Infrastructure-sector industries grew by 4% year-on-year in January, down from an upwardly revised 4.7% growth in December. Seven of the eight core sectors recorded a deceleration in the growth rate in January compared with the previous month.
According to the official data released on Friday, five of the eight components of the Index of Eight Core Industries (ICI) recorded positive growth in January. The output of electricity, coal, cement, steel and fertilisers marked expansion in December, while natural gas and crude oil contracted. Refinery products growth was flat in January.
Within the sectors, cement grew 10.7%, followed by steel (9.9%), electricity (3.8%), fertilisers (3.7%) and coal (3.1%). The sectors that contracted were crude oil (-5.8%) and natural gas (-5%). Refinery products, electricity, steel and coal have maximum weight in the index. In January 2025, the ICI had expanded by 5.1%.
Madan Sabnavis, Chief Economist at Bank of Baroda, said the growth in steel and cement is reflective of strong investment in the economy in infrastructure led by the central government with states also chipping in. This is also reflective of higher housing activity in the economy which appears to be stable, he said.
Sabnavis cited low international prices, making imports more economical, as reasons behind negative growth in crude oil and natural gas, and flat growth in refinery products.
The cumulative growth rate of ICI during April to January stands at 2.8% (provisional) as compared to 4.5% during the same period of last year.
Aditi Nayar, Chief Economist at ICRA, said the Index of Industrial Production (IIP) growth is likely to slow down in January.
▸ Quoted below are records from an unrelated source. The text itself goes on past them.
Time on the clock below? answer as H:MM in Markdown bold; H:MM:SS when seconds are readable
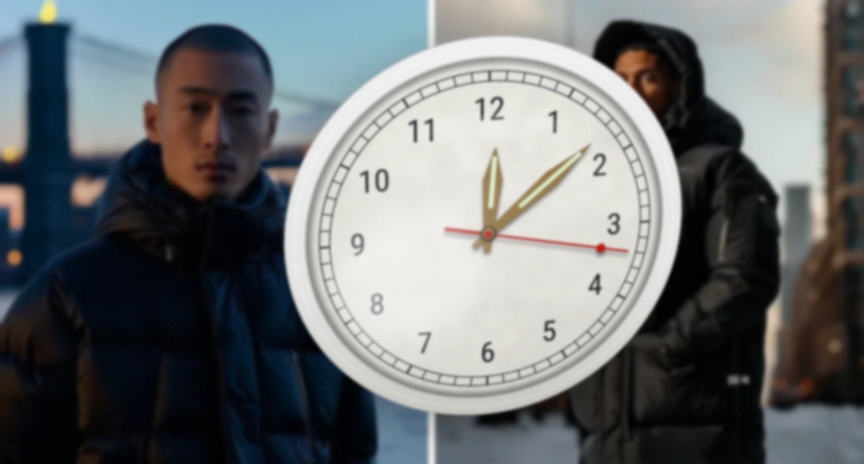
**12:08:17**
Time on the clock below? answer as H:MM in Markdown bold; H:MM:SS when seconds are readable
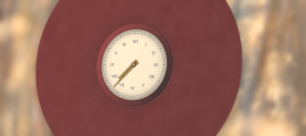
**7:37**
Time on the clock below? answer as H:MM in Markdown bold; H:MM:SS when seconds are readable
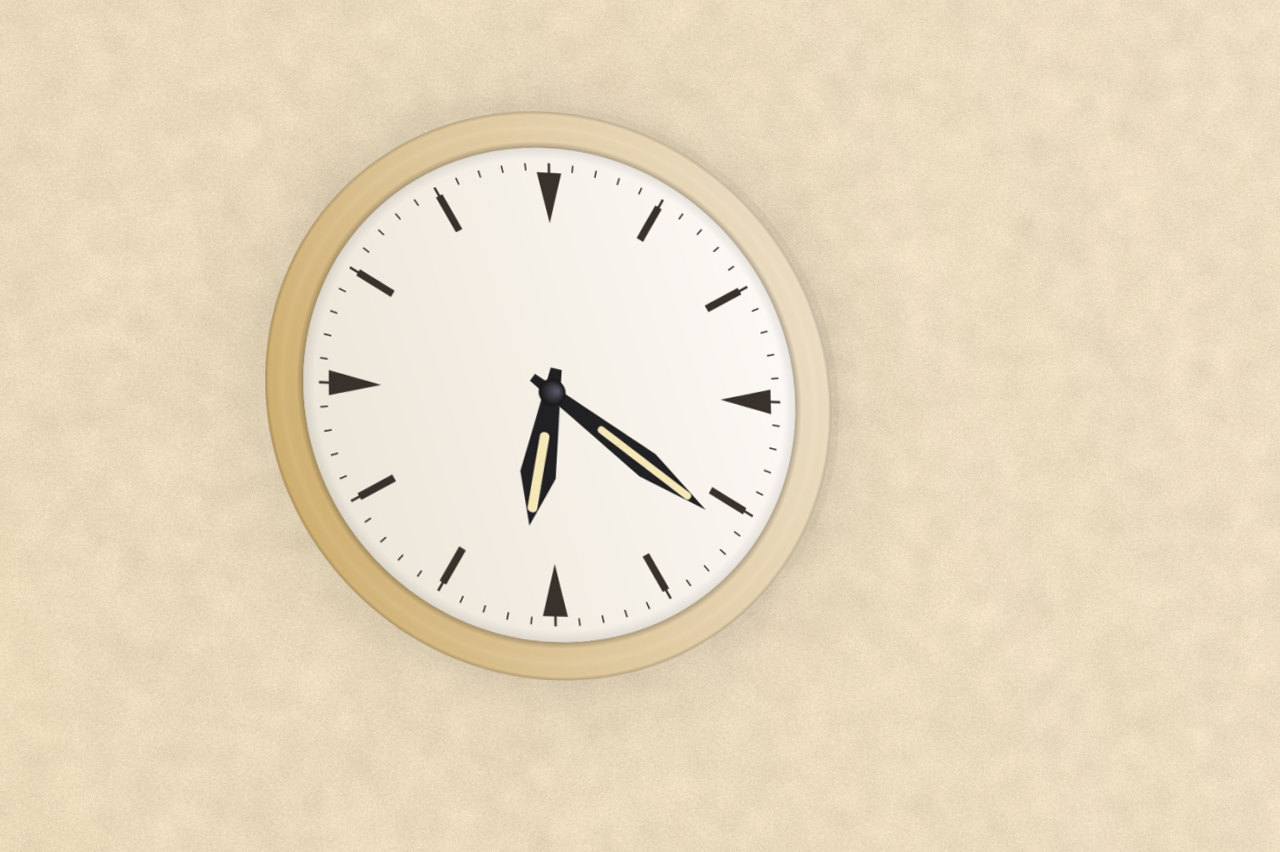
**6:21**
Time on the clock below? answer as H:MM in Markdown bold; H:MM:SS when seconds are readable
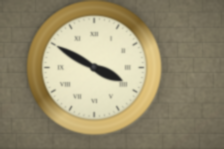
**3:50**
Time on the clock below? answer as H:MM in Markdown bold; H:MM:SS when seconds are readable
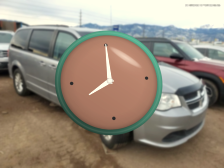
**8:00**
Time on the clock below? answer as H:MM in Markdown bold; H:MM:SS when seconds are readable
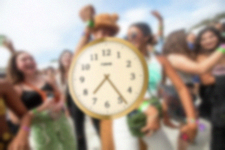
**7:24**
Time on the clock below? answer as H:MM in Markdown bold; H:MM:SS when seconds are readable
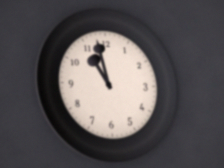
**10:58**
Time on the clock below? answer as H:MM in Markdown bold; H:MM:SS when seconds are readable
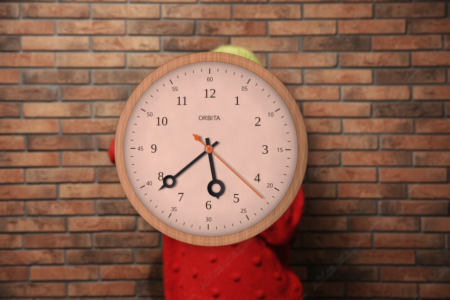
**5:38:22**
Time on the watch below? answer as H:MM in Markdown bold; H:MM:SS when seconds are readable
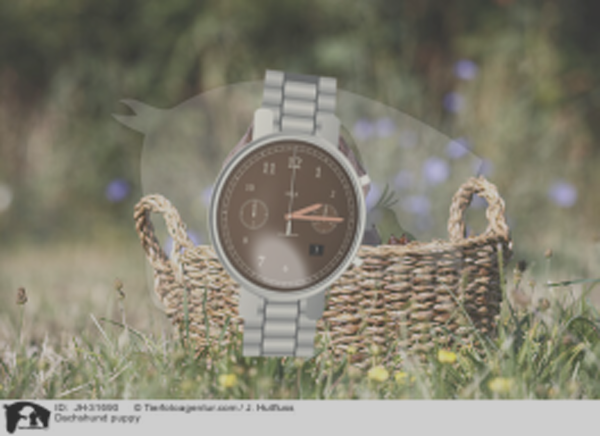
**2:15**
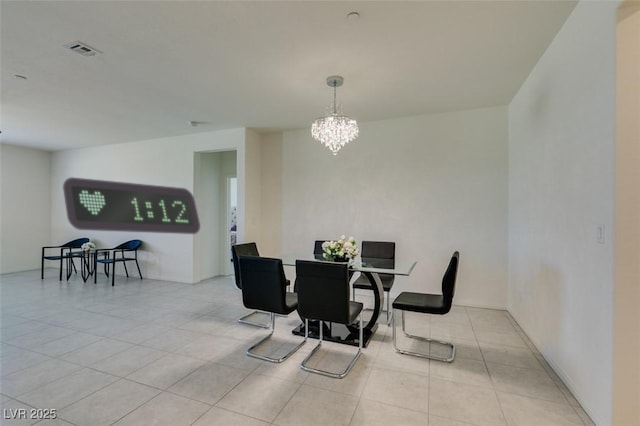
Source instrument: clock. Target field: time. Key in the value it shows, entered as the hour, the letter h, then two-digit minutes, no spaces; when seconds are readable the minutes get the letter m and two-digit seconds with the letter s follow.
1h12
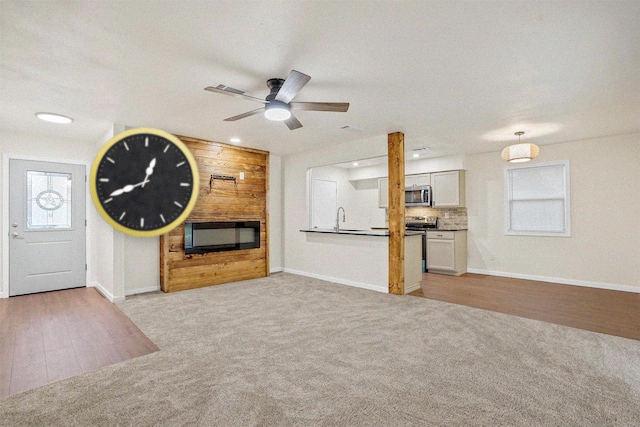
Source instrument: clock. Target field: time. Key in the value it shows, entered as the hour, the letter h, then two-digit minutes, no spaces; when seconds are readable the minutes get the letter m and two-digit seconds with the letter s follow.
12h41
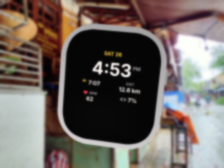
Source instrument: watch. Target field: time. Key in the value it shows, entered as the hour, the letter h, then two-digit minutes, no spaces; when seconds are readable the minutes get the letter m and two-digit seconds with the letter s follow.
4h53
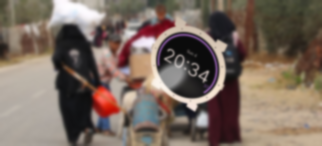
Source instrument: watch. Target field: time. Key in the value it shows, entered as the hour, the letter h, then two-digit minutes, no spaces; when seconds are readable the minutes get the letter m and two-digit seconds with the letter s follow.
20h34
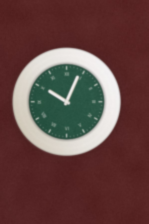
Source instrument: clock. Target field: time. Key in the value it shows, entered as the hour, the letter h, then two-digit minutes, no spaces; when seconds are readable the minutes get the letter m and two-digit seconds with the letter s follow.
10h04
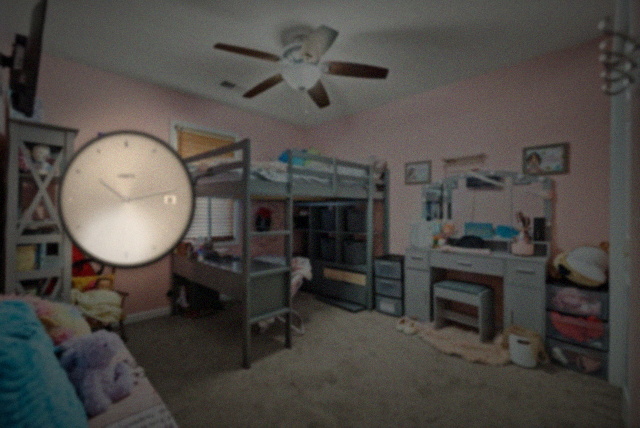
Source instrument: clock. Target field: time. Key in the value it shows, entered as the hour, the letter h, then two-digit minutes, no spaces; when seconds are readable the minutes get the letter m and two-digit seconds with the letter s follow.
10h13
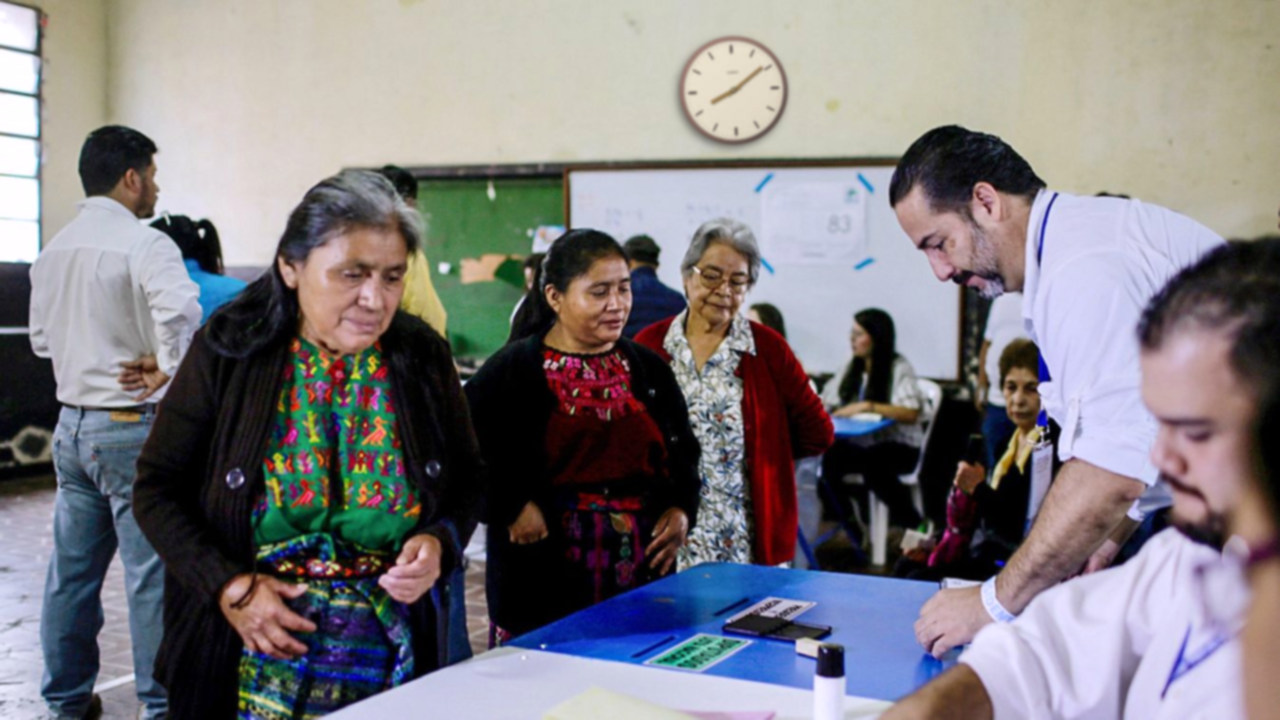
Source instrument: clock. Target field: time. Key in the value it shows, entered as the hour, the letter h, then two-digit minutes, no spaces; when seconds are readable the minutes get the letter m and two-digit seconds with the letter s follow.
8h09
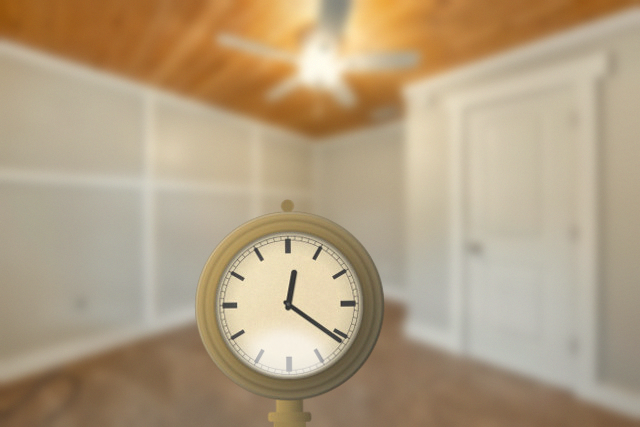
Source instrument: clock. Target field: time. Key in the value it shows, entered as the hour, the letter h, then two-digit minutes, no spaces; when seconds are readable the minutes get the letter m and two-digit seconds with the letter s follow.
12h21
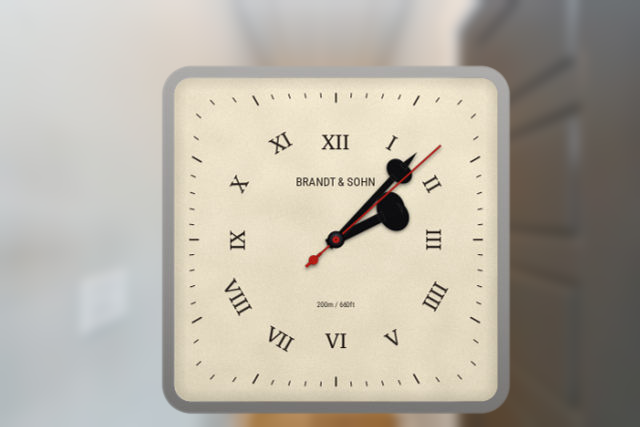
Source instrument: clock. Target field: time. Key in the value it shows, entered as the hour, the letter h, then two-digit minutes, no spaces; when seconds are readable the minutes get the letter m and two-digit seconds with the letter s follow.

She, however, expects the growth in the “non-core” part of the IIP to continue to outperform the core industries output, as was the trend in Q3 FY2026. “ICRA expects IIP growth to ease to 5.5% in January from 7.8% in December, while printing higher than the growth in core output in the month,” Nayar said.
The ICI measures the combined and individual performance of production of eight core industries, which comprise 40.27% of the weight of items included in the Index of Industrial Production (IIP).